The sector needs substantial public and private funding to take a bite out of the $227.9 billion US meat industry, experts said. The money is needed for production facilities, massive bioreactors where the meat is grown and the nutrient mix fed to meat cells.


The Good Food Institute, a think tank for plant-based and cultivated meat, said if governments worldwide invested $10.1 billion annually, the sector could reach $1.1 trillion and support nearly 10 million jobs.

Last year, governments spent about $635 million on alternative proteins, about $167 million of which was for cultivated meat, according to the group.

Kellogg CEO Steve Cahillane told Reuters at the Wall Street Journal's Global Food Forum in Chicago that he did not rule out a possible investment in cultivated meat but said the sector faces uncertainty.

"Can it be scaled up in a really meaningful way? That needs to get solved," he said.


Chicken Is On The Menu

At China Chilcano, Good's cultivated chicken will be served beginning 31 July.
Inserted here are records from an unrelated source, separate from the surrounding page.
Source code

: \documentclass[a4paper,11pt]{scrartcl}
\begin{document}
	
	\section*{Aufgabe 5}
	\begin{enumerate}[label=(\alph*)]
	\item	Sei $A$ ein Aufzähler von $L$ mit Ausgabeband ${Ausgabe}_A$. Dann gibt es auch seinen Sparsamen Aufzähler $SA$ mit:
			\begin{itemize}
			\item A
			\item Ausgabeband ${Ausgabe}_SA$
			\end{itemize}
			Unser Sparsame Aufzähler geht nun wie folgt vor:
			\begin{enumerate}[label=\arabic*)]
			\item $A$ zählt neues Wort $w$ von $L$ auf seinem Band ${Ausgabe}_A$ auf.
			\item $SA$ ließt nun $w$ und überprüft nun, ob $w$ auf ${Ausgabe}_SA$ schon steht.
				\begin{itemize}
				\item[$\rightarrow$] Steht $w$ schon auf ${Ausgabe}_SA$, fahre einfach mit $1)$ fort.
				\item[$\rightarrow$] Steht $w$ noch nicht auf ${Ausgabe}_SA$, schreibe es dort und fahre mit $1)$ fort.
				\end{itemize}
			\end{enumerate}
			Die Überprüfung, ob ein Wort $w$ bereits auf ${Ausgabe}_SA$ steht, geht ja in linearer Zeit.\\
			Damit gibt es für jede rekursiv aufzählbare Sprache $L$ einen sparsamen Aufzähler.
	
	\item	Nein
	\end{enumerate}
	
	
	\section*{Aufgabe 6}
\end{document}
The restaurant will offer eight servings of the meat per week as part of a $70 tasting menu, and customers will reserve their plate in advance, said general manager Alan Grublauskas at a 13 July press dinner.

At the dinner, the chicken was served on a skewer and flavoured with chimichurri sauce. Its taste was unmistakable: like chicken. The texture, though, was slightly too soft; the company is working on an updated version to address that, said Noyes.

China Chilcano's chefs said the product behaved very similarly to conventional chicken and offered some improvements, like rapid absorption of marinades.

In San Francisco, Upside's chicken will be served monthly and by reservation beginning 4 August as part of a $150 tasting menu at Bar Crenn, a spokesperson said.